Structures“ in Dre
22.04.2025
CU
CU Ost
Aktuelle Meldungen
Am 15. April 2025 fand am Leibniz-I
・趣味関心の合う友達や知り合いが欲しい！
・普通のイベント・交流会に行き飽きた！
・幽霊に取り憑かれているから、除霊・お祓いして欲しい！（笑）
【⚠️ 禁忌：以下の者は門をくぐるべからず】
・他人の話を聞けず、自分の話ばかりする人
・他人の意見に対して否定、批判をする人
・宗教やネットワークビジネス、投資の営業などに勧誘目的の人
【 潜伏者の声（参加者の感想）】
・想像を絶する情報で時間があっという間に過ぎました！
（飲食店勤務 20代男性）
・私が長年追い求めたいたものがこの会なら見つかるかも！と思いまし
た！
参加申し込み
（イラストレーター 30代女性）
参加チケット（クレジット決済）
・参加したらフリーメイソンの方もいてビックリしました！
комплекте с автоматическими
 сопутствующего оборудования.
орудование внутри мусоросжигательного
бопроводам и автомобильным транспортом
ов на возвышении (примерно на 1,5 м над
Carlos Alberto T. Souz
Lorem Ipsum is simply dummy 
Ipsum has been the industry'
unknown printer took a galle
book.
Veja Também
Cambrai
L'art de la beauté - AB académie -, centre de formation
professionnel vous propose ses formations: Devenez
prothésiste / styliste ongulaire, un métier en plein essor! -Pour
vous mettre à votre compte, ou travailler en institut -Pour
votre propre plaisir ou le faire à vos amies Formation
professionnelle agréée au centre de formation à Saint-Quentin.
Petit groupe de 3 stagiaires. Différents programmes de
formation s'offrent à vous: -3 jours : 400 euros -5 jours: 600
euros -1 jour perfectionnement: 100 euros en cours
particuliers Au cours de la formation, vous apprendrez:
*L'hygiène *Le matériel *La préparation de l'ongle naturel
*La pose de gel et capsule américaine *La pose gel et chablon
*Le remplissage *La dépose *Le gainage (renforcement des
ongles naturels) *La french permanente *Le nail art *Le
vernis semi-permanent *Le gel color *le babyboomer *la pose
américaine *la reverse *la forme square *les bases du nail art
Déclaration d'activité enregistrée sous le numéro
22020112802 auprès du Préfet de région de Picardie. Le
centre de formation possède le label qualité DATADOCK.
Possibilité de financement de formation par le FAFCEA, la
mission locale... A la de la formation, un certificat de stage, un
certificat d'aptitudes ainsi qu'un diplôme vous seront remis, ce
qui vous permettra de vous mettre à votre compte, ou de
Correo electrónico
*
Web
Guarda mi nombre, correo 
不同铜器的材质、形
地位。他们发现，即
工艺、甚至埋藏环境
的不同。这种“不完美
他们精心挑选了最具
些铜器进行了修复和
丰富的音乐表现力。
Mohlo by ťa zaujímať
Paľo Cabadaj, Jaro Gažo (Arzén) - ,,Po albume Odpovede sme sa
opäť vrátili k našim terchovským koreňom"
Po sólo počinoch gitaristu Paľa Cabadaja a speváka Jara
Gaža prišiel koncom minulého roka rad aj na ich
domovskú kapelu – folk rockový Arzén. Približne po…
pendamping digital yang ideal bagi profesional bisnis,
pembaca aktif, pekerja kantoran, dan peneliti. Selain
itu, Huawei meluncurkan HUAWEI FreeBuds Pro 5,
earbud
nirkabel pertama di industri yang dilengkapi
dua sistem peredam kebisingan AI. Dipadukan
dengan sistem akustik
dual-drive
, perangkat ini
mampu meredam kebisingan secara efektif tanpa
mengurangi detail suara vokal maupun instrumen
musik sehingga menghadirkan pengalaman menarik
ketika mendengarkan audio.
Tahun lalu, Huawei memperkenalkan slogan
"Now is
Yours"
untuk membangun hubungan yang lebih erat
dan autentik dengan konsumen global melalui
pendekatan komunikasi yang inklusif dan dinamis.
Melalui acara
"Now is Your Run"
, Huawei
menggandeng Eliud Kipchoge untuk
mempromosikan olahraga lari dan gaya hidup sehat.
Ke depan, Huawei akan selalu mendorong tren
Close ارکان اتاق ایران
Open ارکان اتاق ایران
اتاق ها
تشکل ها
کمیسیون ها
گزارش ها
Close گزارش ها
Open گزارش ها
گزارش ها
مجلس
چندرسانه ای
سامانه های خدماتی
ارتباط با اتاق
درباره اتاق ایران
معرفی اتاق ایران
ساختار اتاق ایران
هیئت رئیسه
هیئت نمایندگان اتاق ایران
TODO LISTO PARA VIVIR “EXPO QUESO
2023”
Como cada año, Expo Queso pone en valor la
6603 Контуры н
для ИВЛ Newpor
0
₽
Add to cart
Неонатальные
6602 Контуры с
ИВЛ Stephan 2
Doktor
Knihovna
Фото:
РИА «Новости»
----------------------------------------
Retype the material above exactly as given.

» **TASK RESULT**:
Structures“ in Dre
22.04.2025
CU
CU Ost
Aktuelle Meldungen
Am 15. April 2025 fand am Leibniz-I
・趣味関心の合う友達や知り合いが欲しい！
・普通のイベント・交流会に行き飽きた！
・幽霊に取り憑かれているから、除霊・お祓いして欲しい！（笑）
【⚠️ 禁忌：以下の者は門をくぐるべからず】
・他人の話を聞けず、自分の話ばかりする人
・他人の意見に対して否定、批判をする人
・宗教やネットワークビジネス、投資の営業などに勧誘目的の人
【 潜伏者の声（参加者の感想）】
・想像を絶する情報で時間があっという間に過ぎました！
（飲食店勤務 20代男性）
・私が長年追い求めたいたものがこの会なら見つかるかも！と思いまし
た！
参加申し込み
（イラストレーター 30代女性）
参加チケット（クレジット決済）
・参加したらフリーメイソンの方もいてビックリしました！
комплекте с автоматическими
 сопутствующего оборудования.
орудование внутри мусоросжигательного
бопроводам и автомобильным транспортом
ов на возвышении (примерно на 1,5 м над
Carlos Alberto T. Souz
Lorem Ipsum is simply dummy 
Ipsum has been the industry'
unknown printer took a galle
book.
Veja Também
Cambrai
L'art de la beauté - AB académie -, centre de formation
professionnel vous propose ses formations: Devenez
prothésiste / styliste ongulaire, un métier en plein essor! -Pour
vous mettre à votre compte, ou travailler en institut -Pour
votre propre plaisir ou le faire à vos amies Formation
professionnelle agréée au centre de formation à Saint-Quentin.
Petit groupe de 3 stagiaires. Différents programmes de
formation s'offrent à vous: -3 jours : 400 euros -5 jours: 600
euros -1 jour perfectionnement: 100 euros en cours
particuliers Au cours de la formation, vous apprendrez:
*L'hygiène *Le matériel *La préparation de l'ongle naturel
*La pose de gel et capsule américaine *La pose gel et chablon
*Le remplissage *La dépose *Le gainage (renforcement des
ongles naturels) *La french permanente *Le nail art *Le
vernis semi-permanent *Le gel color *le babyboomer *la pose
américaine *la reverse *la forme square *les bases du nail art
Déclaration d'activité enregistrée sous le numéro
22020112802 auprès du Préfet de région de Picardie. Le
centre de formation possède le label qualité DATADOCK.
Possibilité de financement de formation par le FAFCEA, la
mission locale... A la de la formation, un certificat de stage, un
certificat d'aptitudes ainsi qu'un diplôme vous seront remis, ce
qui vous permettra de vous mettre à votre compte, ou de
Correo electrónico
*
Web
Guarda mi nombre, correo 
不同铜器的材质、形
地位。他们发现，即
工艺、甚至埋藏环境
的不同。这种“不完美
他们精心挑选了最具
些铜器进行了修复和
丰富的音乐表现力。
Mohlo by ťa zaujímať
Paľo Cabadaj, Jaro Gažo (Arzén) - ,,Po albume Odpovede sme sa
opäť vrátili k našim terchovským koreňom"
Po sólo počinoch gitaristu Paľa Cabadaja a speváka Jara
Gaža prišiel koncom minulého roka rad aj na ich
domovskú kapelu – folk rockový Arzén. Približne po…
pendamping digital yang ideal bagi profesional bisnis,
pembaca aktif, pekerja kantoran, dan peneliti. Selain
itu, Huawei meluncurkan HUAWEI FreeBuds Pro 5,
earbud
nirkabel pertama di industri yang dilengkapi
dua sistem peredam kebisingan AI. Dipadukan
dengan sistem akustik
dual-drive
, perangkat ini
mampu meredam kebisingan secara efektif tanpa
mengurangi detail suara vokal maupun instrumen
musik sehingga menghadirkan pengalaman menarik
ketika mendengarkan audio.
Tahun lalu, Huawei memperkenalkan slogan
"Now is
Yours"
untuk membangun hubungan yang lebih erat
dan autentik dengan konsumen global melalui
pendekatan komunikasi yang inklusif dan dinamis.
Melalui acara
"Now is Your Run"
, Huawei
menggandeng Eliud Kipchoge untuk
mempromosikan olahraga lari dan gaya hidup sehat.
Ke depan, Huawei akan selalu mendorong tren
Close ارکان اتاق ایران
Open ارکان اتاق ایران
اتاق ها
تشکل ها
کمیسیون ها
گزارش ها
Close گزارش ها
Open گزارش ها
گزارش ها
مجلس
چندرسانه ای
سامانه های خدماتی
ارتباط با اتاق
درباره اتاق ایران
معرفی اتاق ایران
ساختار اتاق ایران
هیئت رئیسه
هیئت نمایندگان اتاق ایران
TODO LISTO PARA VIVIR “EXPO QUESO
2023”
Como cada año, Expo Queso pone en valor la
6603 Контуры н
для ИВЛ Newpor
0
₽
Add to cart
Неонатальные
6602 Контуры с
ИВЛ Stephan 2
Doktor
Knihovna
Фото:
РИА «Новости»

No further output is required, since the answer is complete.